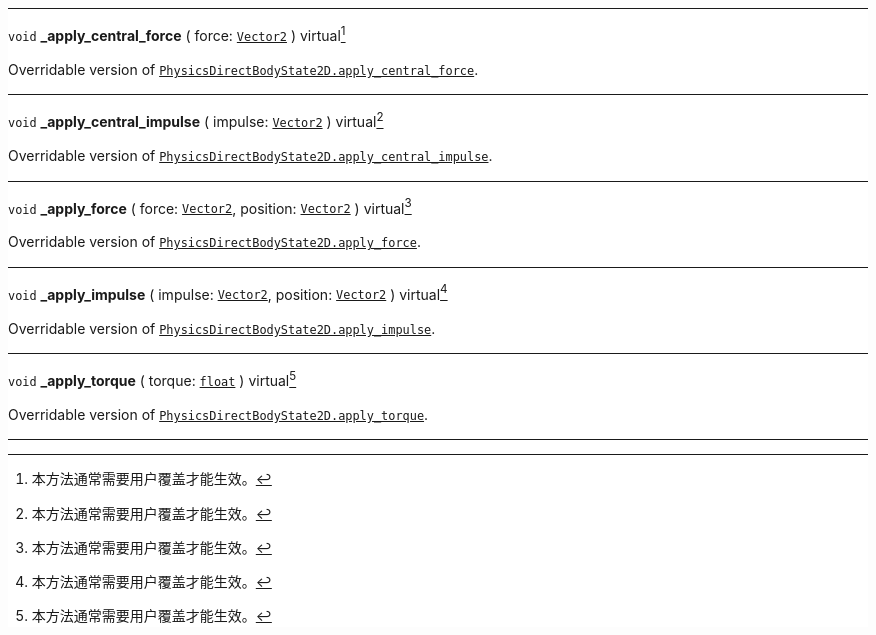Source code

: 

---

<div id="_class_physicsdirectbodystate2dextension_private_method__apply_central_force"></div>

`void` **_apply_central_force** ( force: [`Vector2`](class_vector2.md) ) virtual[^virtual]<div id="class_physicsdirectbodystate2dextension_private_method__apply_central_force"></div>

Overridable version of [`PhysicsDirectBodyState2D.apply_central_force`](#class_physicsdirectbodystate2d_method_apply_central_force).



---

<div id="_class_physicsdirectbodystate2dextension_private_method__apply_central_impulse"></div>

`void` **_apply_central_impulse** ( impulse: [`Vector2`](class_vector2.md) ) virtual[^virtual]<div id="class_physicsdirectbodystate2dextension_private_method__apply_central_impulse"></div>

Overridable version of [`PhysicsDirectBodyState2D.apply_central_impulse`](#class_physicsdirectbodystate2d_method_apply_central_impulse).



---

<div id="_class_physicsdirectbodystate2dextension_private_method__apply_force"></div>

`void` **_apply_force** ( force: [`Vector2`](class_vector2.md), position: [`Vector2`](class_vector2.md) ) virtual[^virtual]<div id="class_physicsdirectbodystate2dextension_private_method__apply_force"></div>

Overridable version of [`PhysicsDirectBodyState2D.apply_force`](#class_physicsdirectbodystate2d_method_apply_force).



---

<div id="_class_physicsdirectbodystate2dextension_private_method__apply_impulse"></div>

`void` **_apply_impulse** ( impulse: [`Vector2`](class_vector2.md), position: [`Vector2`](class_vector2.md) ) virtual[^virtual]<div id="class_physicsdirectbodystate2dextension_private_method__apply_impulse"></div>

Overridable version of [`PhysicsDirectBodyState2D.apply_impulse`](#class_physicsdirectbodystate2d_method_apply_impulse).



---

<div id="_class_physicsdirectbodystate2dextension_private_method__apply_torque"></div>

`void` **_apply_torque** ( torque: [`float`](class_float.md) ) virtual[^virtual]<div id="class_physicsdirectbodystate2dextension_private_method__apply_torque"></div>

Overridable version of [`PhysicsDirectBodyState2D.apply_torque`](#class_physicsdirectbodystate2d_method_apply_torque).



---

[^virtual]: 本方法通常需要用户覆盖才能生效。
[^const]: 本方法无副作用，不会修改该实例的任何成员变量。
[^vararg]: 本方法除了能接受在此处描述的参数外，还能够继续接受任意数量的参数。
[^constructor]: 本方法用于构造某个类型。
[^static]: 调用本方法无需实例，可直接使用类名进行调用。
[^operator]: 本方法描述的是使用本类型作为左操作数的有效运算符。
[^bitfield]: 这个值是由下列位标志构成位掩码的整数。
[^void]: 无返回值。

■ TASK INSTRUCTIONS: Rewrite the lines from the one containing "[^virtual]: 本方法通常需要用户覆盖才能生效。" through the end of the items, changing every "本方法" to "此方法" and keeping everything else the same.

■ YOUR RESPONSE:
[^virtual]: 此方法通常需要用户覆盖才能生效。
[^const]: 此方法无副作用，不会修改该实例的任何成员变量。
[^vararg]: 此方法除了能接受在此处描述的参数外，还能够继续接受任意数量的参数。
[^constructor]: 此方法用于构造某个类型。
[^static]: 调用此方法无需实例，可直接使用类名进行调用。
[^operator]: 此方法描述的是使用本类型作为左操作数的有效运算符。
[^bitfield]: 这个值是由下列位标志构成位掩码的整数。
[^void]: 无返回值。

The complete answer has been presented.